The Becket Fund, in cooperation with the Native American Rights Fund and the Indian Law Resource Center, filed an amicus brief in defense of the religious freedom rights of Native Americans in Wyoming. In recent years, Native American worship services and prayer activities on a sacred site known as Devil's Tower have been interrupted by more than a thousand rock climbers scaling the edifice during the month of June. The National Park Service sought a compromise between the ability of Native Americans to practice their religion in Devil's Tower National Monument in peace and the rock climbers' pursuit of their passion.
The Park Service implemented a three-part plan. First, the Park Service asked rock climbers to voluntarily refrain from climbing during June, but permited them to do so if they insisted. Second, the Park Service placed a sign along one of the hiking trails alongside the Tower stating, "This site is sacred to Native Americans. Please Stay on the Trail." Third, the Park Service started a cultural education program at the visitor's center in order to teach Park visitors about Native American culture and religion, and to encourage visitors to be respectful of the Native Americans' use of the site.

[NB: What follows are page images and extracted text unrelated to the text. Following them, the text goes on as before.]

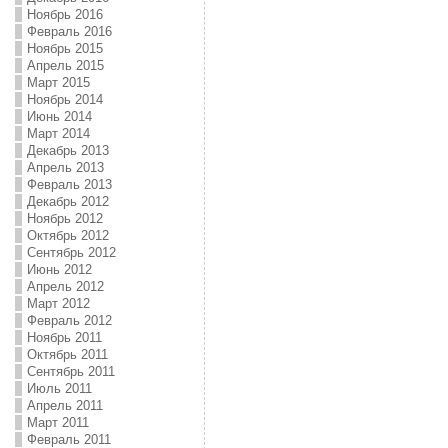
Ноябрь 2016
Февраль 2016
Ноябрь 2015
Апрель 2015
Март 2015
Ноябрь 2014
Июнь 2014
Март 2014
Декабрь 2013
Апрель 2013
Февраль 2013
Декабрь 2012
Ноябрь 2012
Октябрь 2012
Сентябрь 2012
Июнь 2012
Апрель 2012
Март 2012
Февраль 2012
Ноябрь 2011
Октябрь 2011
Сентябрь 2011
Июль 2011
Апрель 2011
Март 2011
Февраль 2011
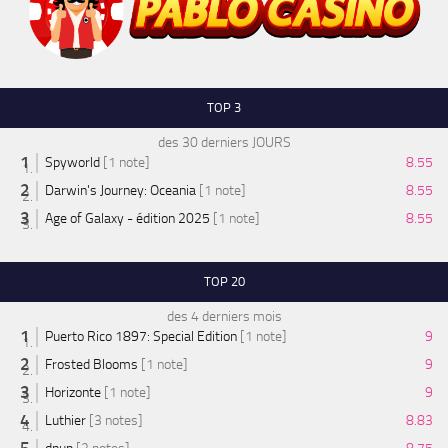
TOP 3
des 30 derniers JOURS
Spyworld
[1 note]
8.55
Darwin's Journey: Oceania
[1 note]
8.55
Age of Galaxy - édition 2025
[1 note]
8.55
TOP 20
des 4 derniers mois
Puerto Rico 1897: Special Edition
[1 note]
9
Frosted Blooms
[1 note]
9
Horizonte
[1 note]
9
Luthier
[3 notes]
8.83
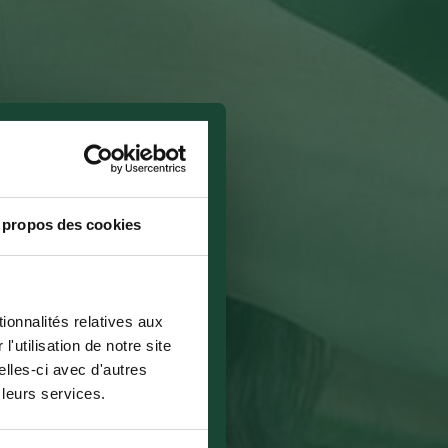
 propos des cookies
ionnalités relatives aux
utilisation de notre site
lles-ci avec d'autres
 leurs services.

A group of climbing guides filed suit against the Park Service, calling the compromise an unconstitutional Establishment of Religion. The Becket Fund joined the case as amicus curiae, arguing that the Park Service's efforts are a commendable accommodation of Native American religious practice. We viewed the lawsuit as a grave threat to Native Americans' religious freedom. Since Native American sacred sites are so often under the control of the federal government, we believe that it is imperative for the government to be free to craft ways to provide Native Americans the quiet access to the sites they need to practice their religion.

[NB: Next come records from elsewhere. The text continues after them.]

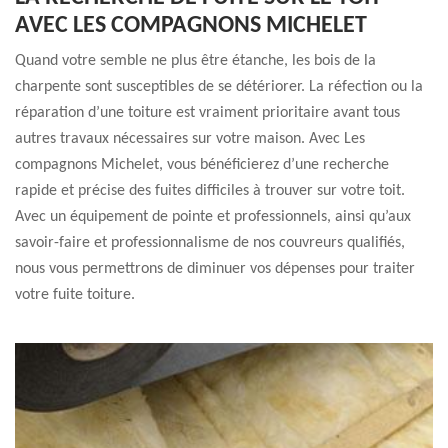
AVEC LES COMPAGNONS MICHELET
Quand votre semble ne plus être étanche, les bois de la
charpente sont susceptibles de se détériorer. La réfection ou la
réparation d’une toiture est vraiment prioritaire avant tous
autres travaux nécessaires sur votre maison. Avec Les
compagnons Michelet, vous bénéficierez d’une recherche
rapide et précise des fuites difficiles à trouver sur votre toit.
Avec un équipement de pointe et professionnels, ainsi qu’aux
savoir-faire et professionnalisme de nos couvreurs qualifiés,
nous vous permettrons de diminuer vos dépenses pour traiter
votre fuite toiture.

We also believe that the lawsuit threatened the religious liberty of all faiths. It challenged the constitutionality of the government cultural education programs that include discussions of the religious practices and beliefs of Native Americans. The implication of the plaintiffs' theory is that while the government can teach about culture, as it does in museums, schools, parks, and other venues, the constitution forbids any discussion of the religious aspects of culture. It is precisely the same argument that has been used to challenge singing sacred music as part of a public school music curriculum, discussing religious history in the schools, and including religious elements in local cultural and ethnic festivals and displays.
The case was argued before the Federal District Court in Wyoming in April 1997.
April 2, 1998: Judge William F. Downes of the U.S. District Court for the District of Wyoming ruled that the National Park Service's climbing management plan did not violate the establishment clause.
In finding no establishment of Native American religion, the judge ruled that "the government has no involvement in the manner of worship that takes place, but only provides an atmosphere more conducive to worship."
April 26, 1999: The Court of Appeals for the Tenth Circuit affirmed the District Court's opinion, holding that the plaintiffs had no standing to challenge the government policy which was designed to eliminate barriers to American Indians' free practice of religion.
[T]he Climbers "claim that the Constitution has been violated, [but] they claim nothing else. They fail to identify any personal injury suffered by them as a consequence of the alleged constitutional error." Valley Forge Christian College v. Americans United for Separation of Church and State, Inc., 454 U.S. 464, 485, 102 S. Ct. 752, 765 (1982). The Climbers are clearly incensed by the NPS' request that they voluntarily limit their climbing, but standing is not measured by the intensity of the litigant's interest or the fervor of his advocacy. That concrete adverseness which sharpens the presentation of issues, is the anticipated consequence of proceedings commenced by one who has been injured in fact; it is not a permissible substitute for the showing of injury itself.
The court's opinion is here: Bear Lodge Multiple Use Ass'n v. Babbitt, No. 98-8021, slip op. (Apr. 26, 1999).